OctoML launches OctoAI, a self-optimizing compute service for AI

When OctoML launched in 2019, its primary focus was optimizing machine learning (ML) models. Since then, the company has added features that make it easier to deploy ML models (and raised $132 million). Today, the company is launching the latest iteration of its service — and while it’s not quite a pivot, it does shift the company’s emphasis from optimizing models to helping businesses use existing open-source models and fine-tune them with their own data or use the service to host their own custom models.

The new OctoML platform — dubbed OctoAI — is a self-optimizing compute service for AI, with a special emphasis on generative AI, that helps businesses build ML-based applications and put them into production without having to worry about the underlying infrastructure.
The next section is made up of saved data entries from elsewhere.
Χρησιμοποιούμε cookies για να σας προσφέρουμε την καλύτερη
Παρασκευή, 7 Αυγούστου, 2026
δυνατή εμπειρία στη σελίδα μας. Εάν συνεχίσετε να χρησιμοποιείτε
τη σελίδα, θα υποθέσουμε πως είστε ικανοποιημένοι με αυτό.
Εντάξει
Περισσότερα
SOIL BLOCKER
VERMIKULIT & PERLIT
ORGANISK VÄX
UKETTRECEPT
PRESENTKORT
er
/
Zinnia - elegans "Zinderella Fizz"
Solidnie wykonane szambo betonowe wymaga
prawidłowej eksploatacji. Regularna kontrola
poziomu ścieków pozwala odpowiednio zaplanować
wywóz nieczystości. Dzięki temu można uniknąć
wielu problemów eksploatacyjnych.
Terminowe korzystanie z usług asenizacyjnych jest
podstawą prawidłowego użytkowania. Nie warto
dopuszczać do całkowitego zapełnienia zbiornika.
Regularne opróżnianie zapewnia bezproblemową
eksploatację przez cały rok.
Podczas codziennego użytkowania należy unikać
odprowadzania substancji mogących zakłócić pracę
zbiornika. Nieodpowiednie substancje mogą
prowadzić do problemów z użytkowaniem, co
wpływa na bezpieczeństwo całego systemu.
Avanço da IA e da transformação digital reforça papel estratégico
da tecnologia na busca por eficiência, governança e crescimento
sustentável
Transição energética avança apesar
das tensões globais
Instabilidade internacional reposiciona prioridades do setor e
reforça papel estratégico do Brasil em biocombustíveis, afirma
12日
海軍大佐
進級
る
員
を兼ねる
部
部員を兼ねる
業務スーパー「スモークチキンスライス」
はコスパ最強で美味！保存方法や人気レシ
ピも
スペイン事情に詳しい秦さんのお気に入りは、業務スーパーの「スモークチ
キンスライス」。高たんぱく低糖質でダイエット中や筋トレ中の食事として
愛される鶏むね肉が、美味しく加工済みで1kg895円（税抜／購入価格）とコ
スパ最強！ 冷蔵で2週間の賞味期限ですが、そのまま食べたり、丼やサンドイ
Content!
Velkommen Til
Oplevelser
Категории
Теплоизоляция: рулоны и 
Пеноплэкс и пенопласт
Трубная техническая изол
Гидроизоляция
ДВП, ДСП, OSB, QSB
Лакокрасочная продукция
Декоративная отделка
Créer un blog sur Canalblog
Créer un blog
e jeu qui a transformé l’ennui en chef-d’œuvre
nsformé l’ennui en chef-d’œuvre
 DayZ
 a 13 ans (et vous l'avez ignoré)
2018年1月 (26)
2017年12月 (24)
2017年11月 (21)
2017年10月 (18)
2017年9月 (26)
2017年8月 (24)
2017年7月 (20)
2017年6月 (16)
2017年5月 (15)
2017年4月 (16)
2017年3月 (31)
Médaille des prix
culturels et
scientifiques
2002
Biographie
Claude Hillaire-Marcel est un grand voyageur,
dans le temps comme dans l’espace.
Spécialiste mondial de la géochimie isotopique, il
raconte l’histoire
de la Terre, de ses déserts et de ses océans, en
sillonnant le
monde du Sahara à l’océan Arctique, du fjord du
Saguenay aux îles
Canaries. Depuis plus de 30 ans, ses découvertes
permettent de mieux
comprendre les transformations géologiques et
“The previous platform was focused on ML engineers and optimizing and packaging the models into containers that could be deployed across different sets of hardware,” OctoML co-founder and CEO Luis Ceze explained. “We learned a ton from that, but the next natural evolution is to have a fully managed compute service that abstracts all of that [ML infrastructure] away.”

Image Credits: OctoML

With OctoAI, users simply decide what they want to prioritize (think latency vs. cost) and OctoAI will automatically choose the right hardware for them. The service will also automatically optimize these models (leading to additional cost savings and performance gains) and decide whether it’s best to run them on Nvidia GPUs or AWS’s Inferentia machines. This takes away a lot of the complexity of putting models into production, something that is still often a roadblock for many ML projects. Users who want to get full control over how their models run can, of course, also set their own parameters and decide which hardware they should run on. Ceze, however, believes that most users will opt to let OctoAI manage all of this for them.

Image Credits: OctoML

It also helps that OctoML offers accelerated versions of popular foundation models like Dolly 2, Whisper, FILM, FLAN-UL2 and Stable Diffusion out of the box, with more models on the way. OctoML managed to make Stable Diffusion run three times faster and reduce the cost by 5x when compared to running the vanilla model.

It’s worth noting that while OctoML will continue to work with existing customers who only want to use the service for optimizing their models, the company’s focus going forward will be on this new compute platform.